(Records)

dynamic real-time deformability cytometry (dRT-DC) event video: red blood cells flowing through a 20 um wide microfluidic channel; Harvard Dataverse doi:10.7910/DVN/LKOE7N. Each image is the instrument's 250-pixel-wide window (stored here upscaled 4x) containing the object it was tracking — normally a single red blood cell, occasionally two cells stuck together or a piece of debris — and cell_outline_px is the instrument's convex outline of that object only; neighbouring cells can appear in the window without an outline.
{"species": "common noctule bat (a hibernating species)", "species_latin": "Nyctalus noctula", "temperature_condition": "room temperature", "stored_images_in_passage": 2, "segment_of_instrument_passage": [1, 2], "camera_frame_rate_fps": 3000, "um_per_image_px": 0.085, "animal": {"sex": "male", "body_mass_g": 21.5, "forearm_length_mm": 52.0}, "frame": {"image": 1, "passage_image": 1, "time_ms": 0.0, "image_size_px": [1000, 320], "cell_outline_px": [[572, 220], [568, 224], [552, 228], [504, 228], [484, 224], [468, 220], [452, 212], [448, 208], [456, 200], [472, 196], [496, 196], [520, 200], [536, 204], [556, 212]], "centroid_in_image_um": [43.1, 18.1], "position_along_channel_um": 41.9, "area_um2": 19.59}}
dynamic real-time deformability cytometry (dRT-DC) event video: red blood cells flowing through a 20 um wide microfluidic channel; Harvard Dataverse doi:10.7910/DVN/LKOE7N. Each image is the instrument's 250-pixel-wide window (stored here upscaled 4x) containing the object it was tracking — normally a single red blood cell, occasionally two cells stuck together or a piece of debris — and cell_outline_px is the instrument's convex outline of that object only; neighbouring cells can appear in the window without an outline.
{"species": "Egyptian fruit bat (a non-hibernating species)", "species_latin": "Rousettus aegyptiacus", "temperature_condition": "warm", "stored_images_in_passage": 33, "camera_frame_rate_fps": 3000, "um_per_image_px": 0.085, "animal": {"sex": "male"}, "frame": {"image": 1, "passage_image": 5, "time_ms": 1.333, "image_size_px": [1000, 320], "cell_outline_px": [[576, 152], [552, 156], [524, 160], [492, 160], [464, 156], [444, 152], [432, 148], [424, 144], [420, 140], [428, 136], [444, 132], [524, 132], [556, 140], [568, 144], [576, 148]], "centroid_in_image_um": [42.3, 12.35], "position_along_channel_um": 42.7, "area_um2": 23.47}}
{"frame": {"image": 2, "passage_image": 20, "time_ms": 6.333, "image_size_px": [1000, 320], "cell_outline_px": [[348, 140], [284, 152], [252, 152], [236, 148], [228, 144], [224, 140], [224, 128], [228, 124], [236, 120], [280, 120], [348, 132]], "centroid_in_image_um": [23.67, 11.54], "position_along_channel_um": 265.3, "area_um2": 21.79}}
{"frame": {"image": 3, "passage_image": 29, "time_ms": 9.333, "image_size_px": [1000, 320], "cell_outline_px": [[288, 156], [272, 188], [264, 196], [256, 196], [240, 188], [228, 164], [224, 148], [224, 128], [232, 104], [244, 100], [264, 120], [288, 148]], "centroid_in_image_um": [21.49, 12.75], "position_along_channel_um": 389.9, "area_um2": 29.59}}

** Problem **
Transcribe all of the lines in the records precisely.

** Answer to this problem **
dynamic real-time deformability cytometry (dRT-DC) event video: red blood cells flowing through a 20 um wide microfluidic channel; Harvard Dataverse doi:10.7910/DVN/LKOE7N. Each image is the instrument's 250-pixel-wide window (stored here upscaled 4x) containing the object it was tracking — normally a single red blood cell, occasionally two cells stuck together or a piece of debris — and cell_outline_px is the instrument's convex outline of that object only; neighbouring cells can appear in the window without an outline.
{"species": "common noctule bat (a hibernating species)", "species_latin": "Nyctalus noctula", "temperature_condition": "room temperature", "stored_images_in_passage": 2, "segment_of_instrument_passage": [1, 2], "camera_frame_rate_fps": 3000, "um_per_image_px": 0.085, "animal": {"sex": "male", "body_mass_g": 21.5, "forearm_length_mm": 52.0}, "frame": {"image": 1, "passage_image": 1, "time_ms": 0.0, "image_size_px": [1000, 320], "cell_outline_px": [[572, 220], [568, 224], [552, 228], [504, 228], [484, 224], [468, 220], [452, 212], [448, 208], [456, 200], [472, 196], [496, 196], [520, 200], [536, 204], [556, 212]], "centroid_in_image_um": [43.1, 18.1], "position_along_channel_um": 41.9, "area_um2": 19.59}}
dynamic real-time deformability cytometry (dRT-DC) event video: red blood cells flowing through a 20 um wide microfluidic channel; Harvard Dataverse doi:10.7910/DVN/LKOE7N. Each image is the instrument's 250-pixel-wide window (stored here upscaled 4x) containing the object it was tracking — normally a single red blood cell, occasionally two cells stuck together or a piece of debris — and cell_outline_px is the instrument's convex outline of that object only; neighbouring cells can appear in the window without an outline.
{"species": "Egyptian fruit bat (a non-hibernating species)", "species_latin": "Rousettus aegyptiacus", "temperature_condition": "warm", "stored_images_in_passage": 33, "camera_frame_rate_fps": 3000, "um_per_image_px": 0.085, "animal": {"sex": "male"}, "frame": {"image": 1, "passage_image": 5, "time_ms": 1.333, "image_size_px": [1000, 320], "cell_outline_px": [[576, 152], [552, 156], [524, 160], [492, 160], [464, 156], [444, 152], [432, 148], [424, 144], [420, 140], [428, 136], [444, 132], [524, 132], [556, 140], [568, 144], [576, 148]], "centroid_in_image_um": [42.3, 12.35], "position_along_channel_um": 42.7, "area_um2": 23.47}}
{"frame": {"image": 2, "passage_image": 20, "time_ms": 6.333, "image_size_px": [1000, 320], "cell_outline_px": [[348, 140], [284, 152], [252, 152], [236, 148], [228, 144], [224, 140], [224, 128], [228, 124], [236, 120], [280, 120], [348, 132]], "centroid_in_image_um": [23.67, 11.54], "position_along_channel_um": 265.3, "area_um2": 21.79}}
{"frame": {"image": 3, "passage_image": 29, "time_ms": 9.333, "image_size_px": [1000, 320], "cell_outline_px": [[288, 156], [272, 188], [264, 196], [256, 196], [240, 188], [228, 164], [224, 148], [224, 128], [232, 104], [244, 100], [264, 120], [288, 148]], "centroid_in_image_um": [21.49, 12.75], "position_along_channel_um": 389.9, "area_um2": 29.59}}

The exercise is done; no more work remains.